**Required work:** For each record below, output its text exactly and skip any picture.

Page-level text extractions

»»

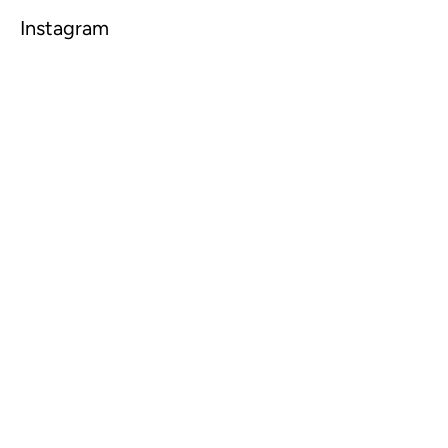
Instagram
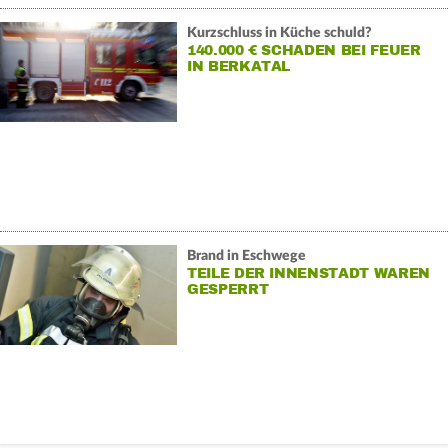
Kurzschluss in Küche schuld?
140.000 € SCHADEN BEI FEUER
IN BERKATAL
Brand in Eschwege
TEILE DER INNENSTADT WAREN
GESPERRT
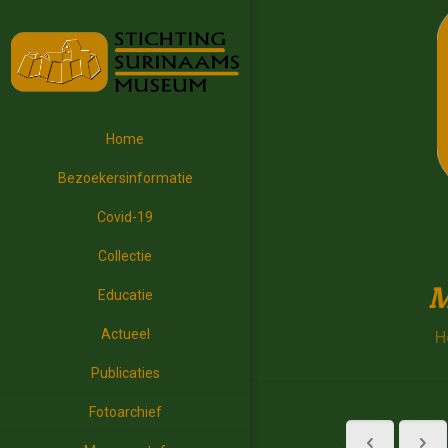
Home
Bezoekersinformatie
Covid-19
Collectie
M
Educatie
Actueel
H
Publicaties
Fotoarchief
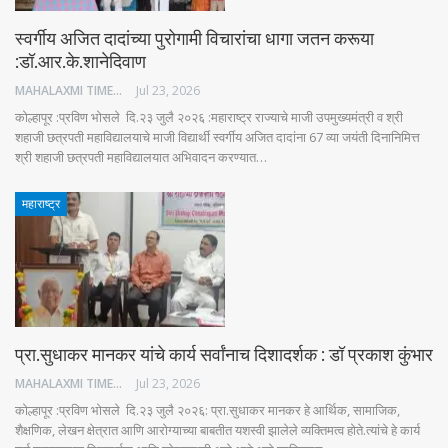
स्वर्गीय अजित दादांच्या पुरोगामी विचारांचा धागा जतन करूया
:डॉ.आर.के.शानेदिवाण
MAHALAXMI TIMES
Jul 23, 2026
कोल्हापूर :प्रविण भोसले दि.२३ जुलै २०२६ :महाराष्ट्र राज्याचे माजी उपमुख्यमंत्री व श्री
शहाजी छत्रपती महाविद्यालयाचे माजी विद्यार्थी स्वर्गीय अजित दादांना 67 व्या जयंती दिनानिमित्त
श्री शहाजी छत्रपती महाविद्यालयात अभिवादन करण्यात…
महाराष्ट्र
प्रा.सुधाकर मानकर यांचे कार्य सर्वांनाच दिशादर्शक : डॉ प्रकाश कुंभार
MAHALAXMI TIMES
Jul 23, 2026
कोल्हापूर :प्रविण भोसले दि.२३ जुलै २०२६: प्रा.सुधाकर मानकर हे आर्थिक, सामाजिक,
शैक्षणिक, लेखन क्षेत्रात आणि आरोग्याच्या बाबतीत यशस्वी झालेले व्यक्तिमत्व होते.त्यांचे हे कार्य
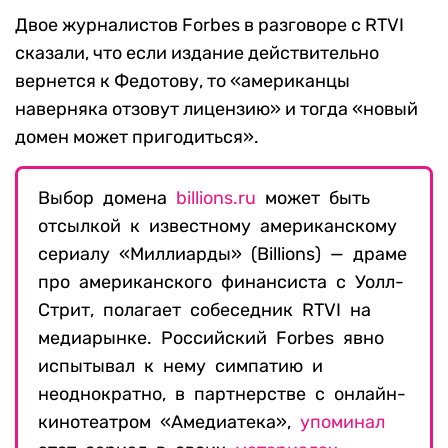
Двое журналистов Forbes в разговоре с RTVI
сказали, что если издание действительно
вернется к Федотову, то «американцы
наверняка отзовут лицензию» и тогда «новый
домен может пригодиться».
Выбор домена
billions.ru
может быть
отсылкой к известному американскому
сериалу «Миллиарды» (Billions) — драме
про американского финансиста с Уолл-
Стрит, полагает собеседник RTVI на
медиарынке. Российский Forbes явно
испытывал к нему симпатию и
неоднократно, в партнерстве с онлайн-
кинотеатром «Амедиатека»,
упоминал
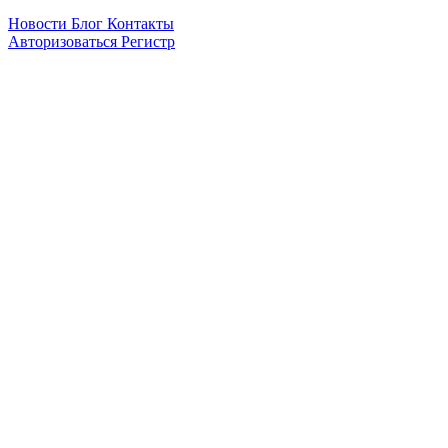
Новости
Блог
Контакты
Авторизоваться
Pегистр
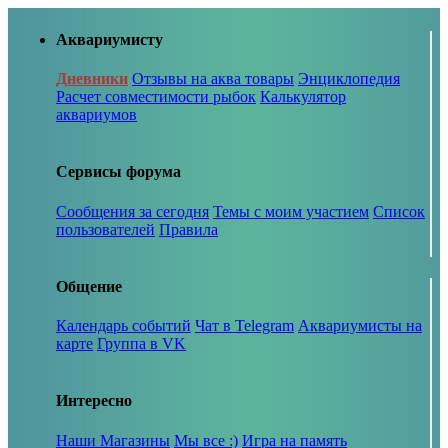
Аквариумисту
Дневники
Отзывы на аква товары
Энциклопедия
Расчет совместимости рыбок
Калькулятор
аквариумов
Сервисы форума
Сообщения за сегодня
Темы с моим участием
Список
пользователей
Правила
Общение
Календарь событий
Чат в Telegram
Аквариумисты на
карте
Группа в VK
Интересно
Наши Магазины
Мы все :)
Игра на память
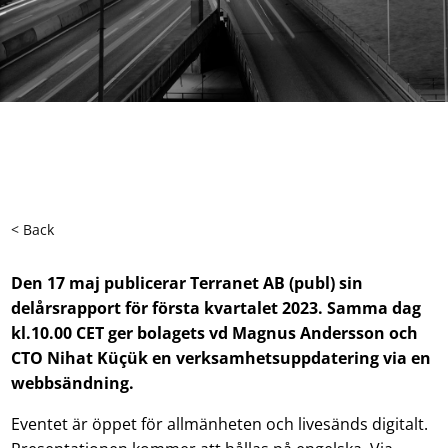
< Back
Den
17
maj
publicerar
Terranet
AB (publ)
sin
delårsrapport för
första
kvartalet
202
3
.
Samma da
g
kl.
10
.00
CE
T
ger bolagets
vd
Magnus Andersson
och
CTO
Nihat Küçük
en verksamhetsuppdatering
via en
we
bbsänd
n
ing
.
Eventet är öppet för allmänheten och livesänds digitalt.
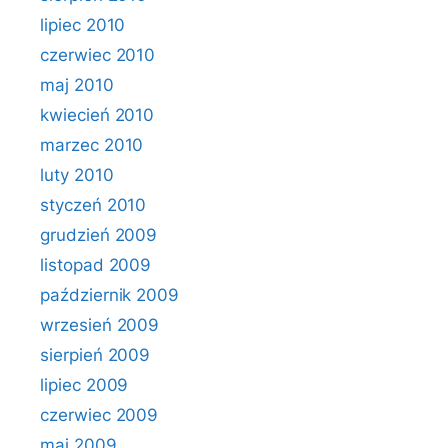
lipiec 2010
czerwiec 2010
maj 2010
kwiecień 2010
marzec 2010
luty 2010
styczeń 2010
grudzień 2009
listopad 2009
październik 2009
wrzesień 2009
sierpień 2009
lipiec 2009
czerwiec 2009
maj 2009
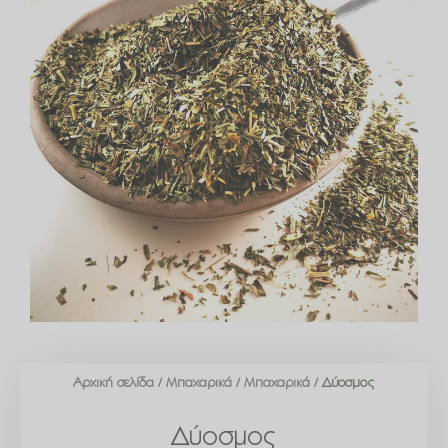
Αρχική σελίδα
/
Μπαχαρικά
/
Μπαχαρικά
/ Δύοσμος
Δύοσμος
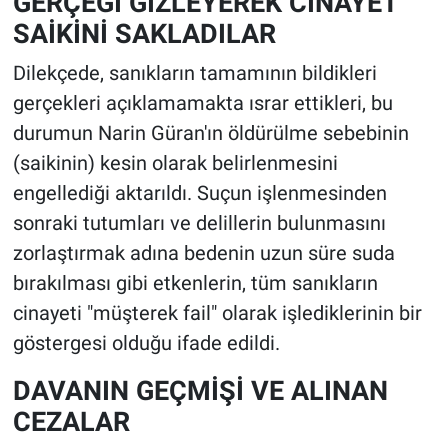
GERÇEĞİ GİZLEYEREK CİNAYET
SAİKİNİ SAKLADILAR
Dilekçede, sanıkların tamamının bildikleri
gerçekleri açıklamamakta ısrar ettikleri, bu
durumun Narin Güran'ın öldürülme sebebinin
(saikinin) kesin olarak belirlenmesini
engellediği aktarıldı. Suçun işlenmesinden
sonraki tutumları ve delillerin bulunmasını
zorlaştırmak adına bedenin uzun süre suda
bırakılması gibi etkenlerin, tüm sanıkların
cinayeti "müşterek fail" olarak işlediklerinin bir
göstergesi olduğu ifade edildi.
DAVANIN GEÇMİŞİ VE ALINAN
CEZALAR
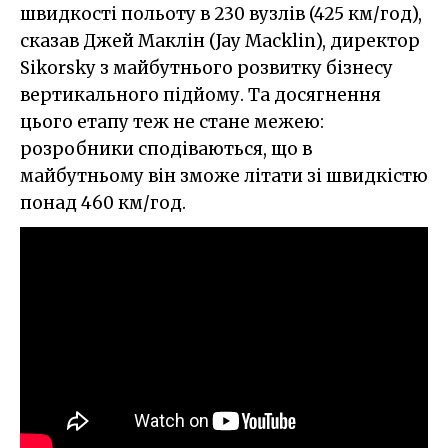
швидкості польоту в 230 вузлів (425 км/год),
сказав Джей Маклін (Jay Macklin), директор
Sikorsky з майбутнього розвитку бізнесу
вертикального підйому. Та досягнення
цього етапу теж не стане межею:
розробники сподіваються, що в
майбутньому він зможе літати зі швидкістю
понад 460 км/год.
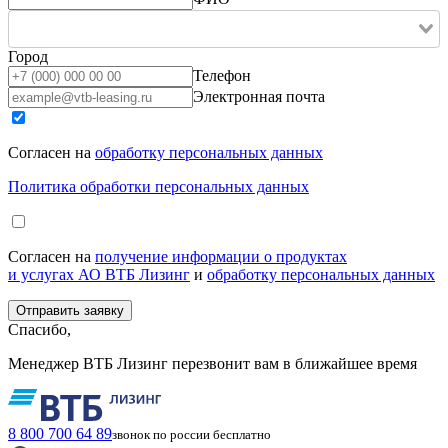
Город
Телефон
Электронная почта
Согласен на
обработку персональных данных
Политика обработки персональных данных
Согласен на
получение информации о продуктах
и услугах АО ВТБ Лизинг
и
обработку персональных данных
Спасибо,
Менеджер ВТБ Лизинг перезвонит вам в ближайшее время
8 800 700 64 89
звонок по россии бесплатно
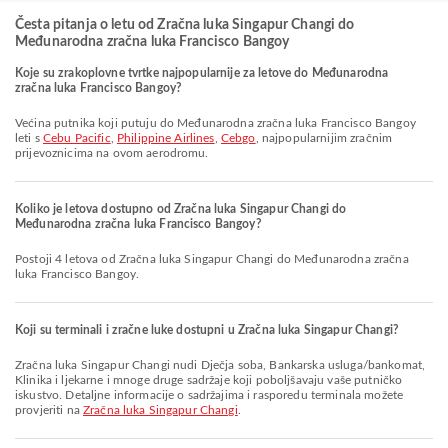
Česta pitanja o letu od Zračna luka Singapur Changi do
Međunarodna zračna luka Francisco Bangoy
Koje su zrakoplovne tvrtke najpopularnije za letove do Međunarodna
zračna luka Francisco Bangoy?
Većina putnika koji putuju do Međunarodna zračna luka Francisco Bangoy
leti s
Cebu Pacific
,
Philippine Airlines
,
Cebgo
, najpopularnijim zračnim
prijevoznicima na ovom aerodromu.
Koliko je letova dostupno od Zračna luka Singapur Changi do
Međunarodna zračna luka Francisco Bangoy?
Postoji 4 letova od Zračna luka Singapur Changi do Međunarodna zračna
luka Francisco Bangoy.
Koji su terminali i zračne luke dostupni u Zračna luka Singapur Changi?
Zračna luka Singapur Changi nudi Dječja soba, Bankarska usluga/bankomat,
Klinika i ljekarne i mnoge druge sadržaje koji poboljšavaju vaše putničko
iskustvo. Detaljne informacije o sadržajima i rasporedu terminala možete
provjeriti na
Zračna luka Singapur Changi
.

««

**Answer space:**
Instagram
Kurzschluss in Küche schuld?
140.000 € SCHADEN BEI FEUER
IN BERKATAL
Brand in Eschwege
TEILE DER INNENSTADT WAREN
GESPERRT
Home
Bezoekersinformatie
Covid-19
Collectie
M
Educatie
Actueel
H
Publicaties
Fotoarchief
स्वर्गीय अजित दादांच्या पुरोगामी विचारांचा धागा जतन करूया
:डॉ.आर.के.शानेदिवाण
MAHALAXMI TIMES
Jul 23, 2026
कोल्हापूर :प्रविण भोसले दि.२३ जुलै २०२६ :महाराष्ट्र राज्याचे माजी उपमुख्यमंत्री व श्री
शहाजी छत्रपती महाविद्यालयाचे माजी विद्यार्थी स्वर्गीय अजित दादांना 67 व्या जयंती दिनानिमित्त
श्री शहाजी छत्रपती महाविद्यालयात अभिवादन करण्यात…
महाराष्ट्र
प्रा.सुधाकर मानकर यांचे कार्य सर्वांनाच दिशादर्शक : डॉ प्रकाश कुंभार
MAHALAXMI TIMES
Jul 23, 2026
कोल्हापूर :प्रविण भोसले दि.२३ जुलै २०२६: प्रा.सुधाकर मानकर हे आर्थिक, सामाजिक,
शैक्षणिक, लेखन क्षेत्रात आणि आरोग्याच्या बाबतीत यशस्वी झालेले व्यक्तिमत्व होते.त्यांचे हे कार्य
Двое журналистов Forbes в разговоре с RTVI
сказали, что если издание действительно
вернется к Федотову, то «американцы
наверняка отзовут лицензию» и тогда «новый
домен может пригодиться».
Выбор домена
billions.ru
может быть
отсылкой к известному американскому
сериалу «Миллиарды» (Billions) — драме
про американского финансиста с Уолл-
Стрит, полагает собеседник RTVI на
медиарынке. Российский Forbes явно
испытывал к нему симпатию и
неоднократно, в партнерстве с онлайн-
кинотеатром «Амедиатека»,
упоминал
Новости
Блог
Контакты
Авторизоваться
Pегистр
Аквариумисту
Дневники
Отзывы на аква товары
Энциклопедия
Расчет совместимости рыбок
Калькулятор
аквариумов
Сервисы форума
Сообщения за сегодня
Темы с моим участием
Список
пользователей
Правила
Общение
Календарь событий
Чат в Telegram
Аквариумисты на
карте
Группа в VK
Интересно
Наши Магазины
Мы все :)
Игра на память
< Back
Den
17
maj
publicerar
Terranet
AB (publ)
sin
delårsrapport för
första
kvartalet
202
3
.
Samma da
g
kl.
10
.00
CE
T
ger bolagets
vd
Magnus Andersson
och
CTO
Nihat Küçük
en verksamhetsuppdatering
via en
we
bbsänd
n
ing
.
Eventet är öppet för allmänheten och livesänds digitalt.
lipiec 2010
czerwiec 2010
maj 2010
kwiecień 2010
marzec 2010
luty 2010
styczeń 2010
grudzień 2009
listopad 2009
październik 2009
wrzesień 2009
sierpień 2009
lipiec 2009
czerwiec 2009
maj 2009
Αρχική σελίδα
/
Μπαχαρικά
/
Μπαχαρικά
/ Δύοσμος
Δύοσμος
GERÇEĞİ GİZLEYEREK CİNAYET
SAİKİNİ SAKLADILAR
Dilekçede, sanıkların tamamının bildikleri
gerçekleri açıklamamakta ısrar ettikleri, bu
durumun Narin Güran'ın öldürülme sebebinin
(saikinin) kesin olarak belirlenmesini
engellediği aktarıldı. Suçun işlenmesinden
sonraki tutumları ve delillerin bulunmasını
zorlaştırmak adına bedenin uzun süre suda
bırakılması gibi etkenlerin, tüm sanıkların
cinayeti "müşterek fail" olarak işlediklerinin bir
göstergesi olduğu ifade edildi.
DAVANIN GEÇMİŞİ VE ALINAN
CEZALAR
швидкості польоту в 230 вузлів (425 км/год),
сказав Джей Маклін (Jay Macklin), директор
Sikorsky з майбутнього розвитку бізнесу
вертикального підйому. Та досягнення
цього етапу теж не стане межею:
розробники сподіваються, що в
майбутньому він зможе літати зі швидкістю
понад 460 км/год.
Город
Телефон
Электронная почта
Согласен на
обработку персональных данных
Политика обработки персональных данных
Согласен на
получение информации о продуктах
и услугах АО ВТБ Лизинг
и
обработку персональных данных
Спасибо,
Менеджер ВТБ Лизинг перезвонит вам в ближайшее время
8 800 700 64 89
звонок по россии бесплатно
Česta pitanja o letu od Zračna luka Singapur Changi do
Međunarodna zračna luka Francisco Bangoy
Koje su zrakoplovne tvrtke najpopularnije za letove do Međunarodna
zračna luka Francisco Bangoy?
Većina putnika koji putuju do Međunarodna zračna luka Francisco Bangoy
leti s
Cebu Pacific
,
Philippine Airlines
,
Cebgo
, najpopularnijim zračnim
prijevoznicima na ovom aerodromu.
Koliko je letova dostupno od Zračna luka Singapur Changi do
Međunarodna zračna luka Francisco Bangoy?
Postoji 4 letova od Zračna luka Singapur Changi do Međunarodna zračna
luka Francisco Bangoy.
Koji su terminali i zračne luke dostupni u Zračna luka Singapur Changi?
Zračna luka Singapur Changi nudi Dječja soba, Bankarska usluga/bankomat,
Klinika i ljekarne i mnoge druge sadržaje koji poboljšavaju vaše putničko
iskustvo. Detaljne informacije o sadržajima i rasporedu terminala možete
provjeriti na
Zračna luka Singapur Changi
.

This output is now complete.